231 points by quinn 1 year ago flag hide 8 comments
newbie_data_scientist 1 year ago next
Great post! I've been using Python for data science work, but I'm intrigued by Rust's potential. Mind sharing what specific data science tasks Rust excels at?
shifted_to_rust 1 year ago next
Definitely! Rust is great for data processing tasks that require heavy numeric computations. Its performance is similar to C++, but with a safer and more ergonomic syntax. Rust's memory safety and zero-cost abstractions are plus points for large-scale data processing.
precise_engineer 1 year ago prev next
What about Python libraries for data analysis and visualization? Do you use Rust libraries or interface with Python ones?

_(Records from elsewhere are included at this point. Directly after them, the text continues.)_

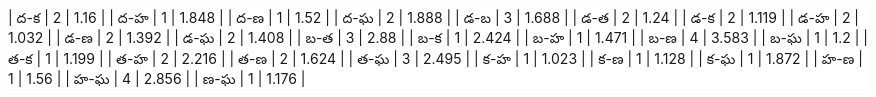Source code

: | ద-క    |        2 |           1.16  |
| ద-హ    |        1 |           1.848 |
| ద-ణ    |        1 |           1.52  |
| ద-ఘ    |        2 |           1.888 |
| డ-బ    |        3 |           1.688 |
| డ-త    |        2 |           1.24  |
| డ-క    |        2 |           1.119 |
| డ-హ    |        2 |           1.032 |
| డ-ణ    |        2 |           1.392 |
| డ-ఘ    |        2 |           1.408 |
| బ-త    |        3 |           2.88  |
| బ-క    |        1 |           2.424 |
| బ-హ    |        1 |           1.471 |
| బ-ణ    |        4 |           3.583 |
| బ-ఘ    |        1 |           1.2   |
| త-క    |        1 |           1.199 |
| త-హ    |        2 |           2.216 |
| త-ణ    |        2 |           1.624 |
| త-ఘ    |        3 |           2.495 |
| క-హ    |        1 |           1.023 |
| క-ణ    |        1 |           1.128 |
| క-ఘ    |        1 |           1.872 |
| హ-ణ    |        1 |           1.56  |
| హ-ఘ    |        4 |           2.856 |
| ణ-ఘ    |        1 |           1.176 |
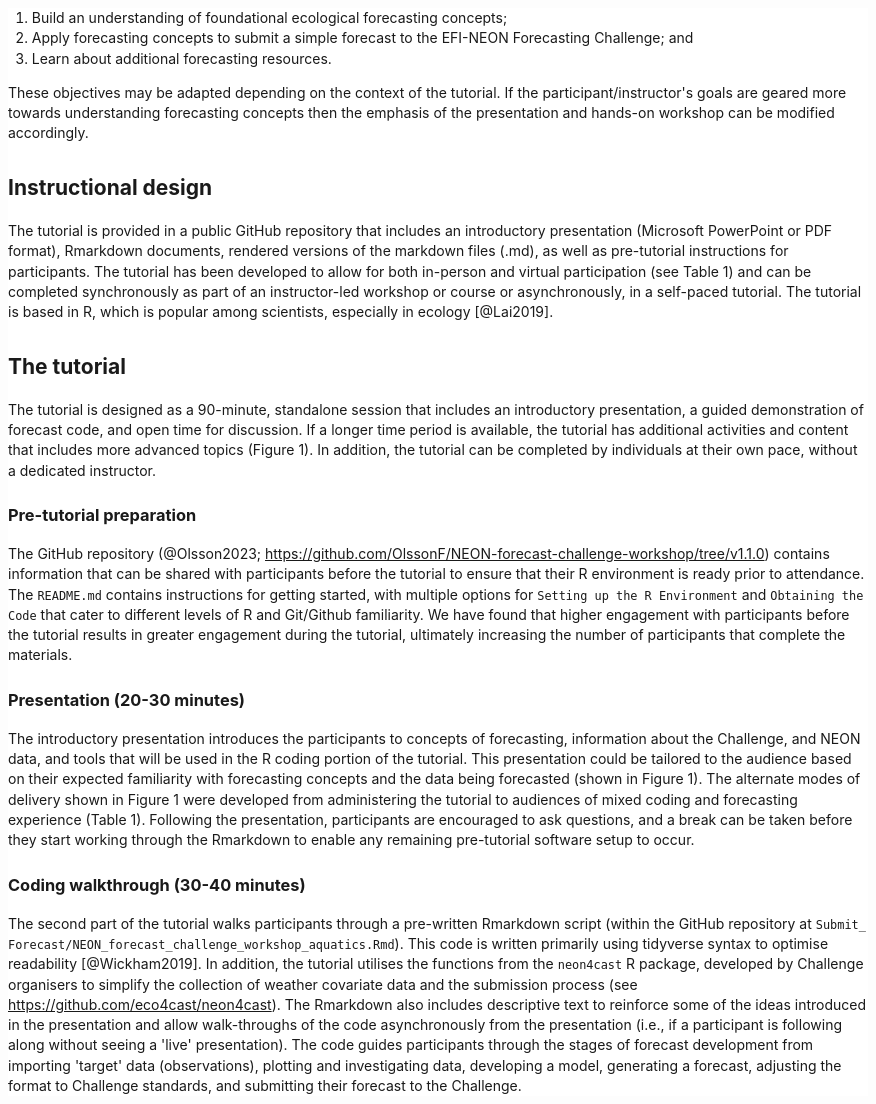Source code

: 1.  Build an understanding of foundational ecological forecasting concepts;
2.  Apply forecasting concepts to submit a simple forecast to the EFI-NEON Forecasting Challenge; and
3.  Learn about additional forecasting resources.

These objectives may be adapted depending on the context of the tutorial. If the participant/instructor's goals are geared more towards understanding forecasting concepts then the emphasis of the presentation and hands-on workshop can be modified accordingly.

## Instructional design

The tutorial is provided in a public GitHub repository that includes an introductory presentation (Microsoft PowerPoint or PDF format), Rmarkdown documents, rendered versions of the markdown files (.md), as well as pre-tutorial instructions for participants. The tutorial has been developed to allow for both in-person and virtual participation (see Table 1) and can be completed synchronously as part of an instructor-led workshop or course or asynchronously, in a self-paced tutorial. The tutorial is based in R, which is popular among scientists, especially in ecology [@Lai2019].

## The tutorial

The tutorial is designed as a 90-minute, standalone session that includes an introductory presentation, a guided demonstration of forecast code, and open time for discussion. If a longer time period is available, the tutorial has additional activities and content that includes more advanced topics (Figure 1). In addition, the tutorial can be completed by individuals at their own pace, without a dedicated instructor.

### Pre-tutorial preparation

The GitHub repository (@Olsson2023; <https://github.com/OlssonF/NEON-forecast-challenge-workshop/tree/v1.1.0>) contains information that can be shared with participants before the tutorial to ensure that their R environment is ready prior to attendance. The `README.md` contains instructions for getting started, with multiple options for `Setting up the R Environment` and `Obtaining the Code` that cater to different levels of R and Git/Github familiarity. We have found that higher engagement with participants before the tutorial results in greater engagement during the tutorial, ultimately increasing the number of participants that complete the materials.

### Presentation (20-30 minutes)

The introductory presentation introduces the participants to concepts of forecasting, information about the Challenge, and NEON data, and tools that will be used in the R coding portion of the tutorial. This presentation could be tailored to the audience based on their expected familiarity with forecasting concepts and the data being forecasted (shown in Figure 1). The alternate modes of delivery shown in Figure 1 were developed from administering the tutorial to audiences of mixed coding and forecasting experience (Table 1). Following the presentation, participants are encouraged to ask questions, and a break can be taken before they start working through the Rmarkdown to enable any remaining pre-tutorial software setup to occur.

### Coding walkthrough (30-40 minutes)

The second part of the tutorial walks participants through a pre-written Rmarkdown script (within the GitHub repository at `Submit_Forecast/NEON_forecast_challenge_workshop_aquatics.Rmd`). This code is written primarily using tidyverse syntax to optimise readability [@Wickham2019]. In addition, the tutorial utilises the functions from the `neon4cast` R package, developed by Challenge organisers to simplify the collection of weather covariate data and the submission process (see <https://github.com/eco4cast/neon4cast>). The Rmarkdown also includes descriptive text to reinforce some of the ideas introduced in the presentation and allow walk-throughs of the code asynchronously from the presentation (i.e., if a participant is following along without seeing a 'live' presentation). The code guides participants through the stages of forecast development from importing 'target' data (observations), plotting and investigating data, developing a model, generating a forecast, adjusting the format to Challenge standards, and submitting their forecast to the Challenge.

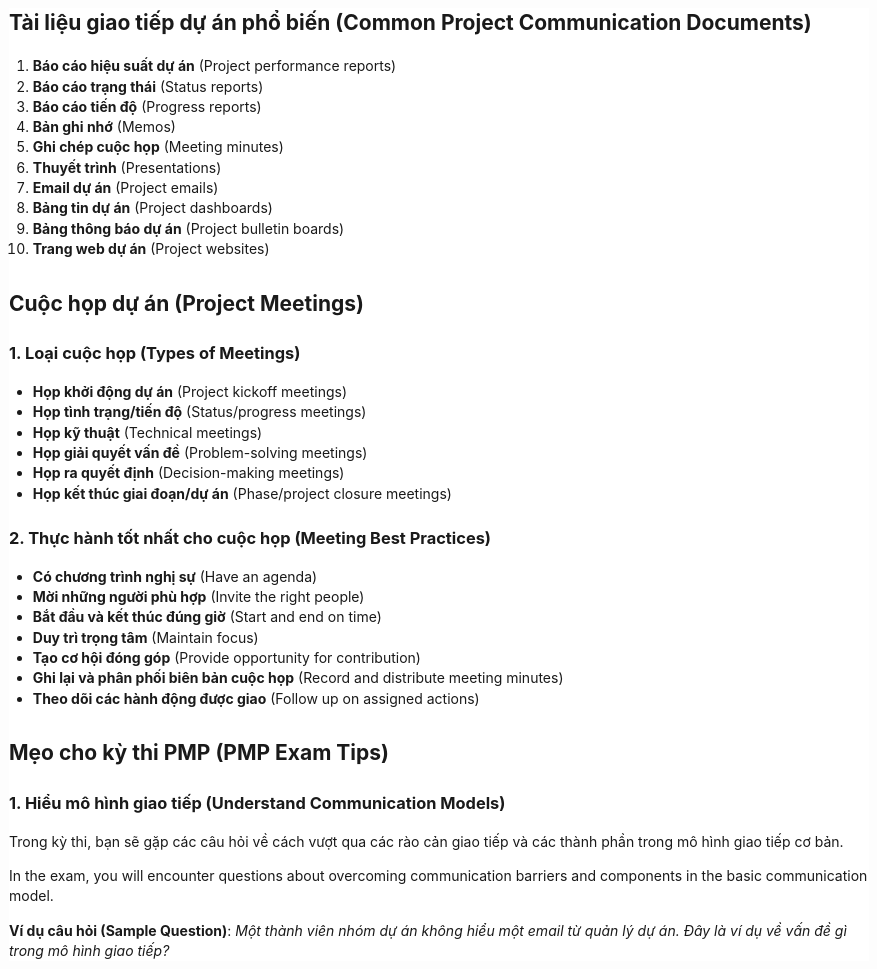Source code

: ## Tài liệu giao tiếp dự án phổ biến (Common Project Communication Documents)

1. **Báo cáo hiệu suất dự án** (Project performance reports)
2. **Báo cáo trạng thái** (Status reports)
3. **Báo cáo tiến độ** (Progress reports)
4. **Bản ghi nhớ** (Memos)
5. **Ghi chép cuộc họp** (Meeting minutes)
6. **Thuyết trình** (Presentations)
7. **Email dự án** (Project emails)
8. **Bảng tin dự án** (Project dashboards)
9. **Bảng thông báo dự án** (Project bulletin boards)
10. **Trang web dự án** (Project websites)

## Cuộc họp dự án (Project Meetings)

### 1. Loại cuộc họp (Types of Meetings)

- **Họp khởi động dự án** (Project kickoff meetings)
- **Họp tình trạng/tiến độ** (Status/progress meetings)
- **Họp kỹ thuật** (Technical meetings)
- **Họp giải quyết vấn đề** (Problem-solving meetings)
- **Họp ra quyết định** (Decision-making meetings)
- **Họp kết thúc giai đoạn/dự án** (Phase/project closure meetings)

### 2. Thực hành tốt nhất cho cuộc họp (Meeting Best Practices)

- **Có chương trình nghị sự** (Have an agenda)
- **Mời những người phù hợp** (Invite the right people)
- **Bắt đầu và kết thúc đúng giờ** (Start and end on time)
- **Duy trì trọng tâm** (Maintain focus)
- **Tạo cơ hội đóng góp** (Provide opportunity for contribution)
- **Ghi lại và phân phối biên bản cuộc họp** (Record and distribute meeting minutes)
- **Theo dõi các hành động được giao** (Follow up on assigned actions)

## Mẹo cho kỳ thi PMP (PMP Exam Tips)

### 1. Hiểu mô hình giao tiếp (Understand Communication Models)

Trong kỳ thi, bạn sẽ gặp các câu hỏi về cách vượt qua các rào cản giao tiếp và các thành phần trong mô hình giao tiếp cơ bản.

In the exam, you will encounter questions about overcoming communication barriers and components in the basic communication model.

**Ví dụ câu hỏi (Sample Question)**:
*Một thành viên nhóm dự án không hiểu một email từ quản lý dự án. Đây là ví dụ về vấn đề gì trong mô hình giao tiếp?*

shifted_to_rust 1 year ago next
Currently, Rust doesn't have a mature ecosystem compared to Python. However, there are some promising projects such as 'ndarray' for numeric arrays, 'statrs' for statistical functions, and 'gnuplot' for plotting. Rust can also use Python libraries via the 'calloop-rg' or 'pyo3' crates.
language_enthusiast 1 year ago prev next
Does the learning curve for Rust impact your productivity?
shifted_to_rust 1 year ago next
Yes, Rust's learning curve is steep, and there is a productivity cost involved. However, investing time in learning Rust has long-term benefits in terms of performance and safety. It took me about a month to become proficient with Rust for data science tasks.
master_of_none 1 year ago prev next
How does Rust compare to Julia for data science?
shifted_to_rust 1 year ago next
Julia has a more mature ecosystem for data science, with a focus on statistical modeling and machine learning. Rust, on the other hand, excels in performance and memory safety, making it suitable when speed and reliability are crucial.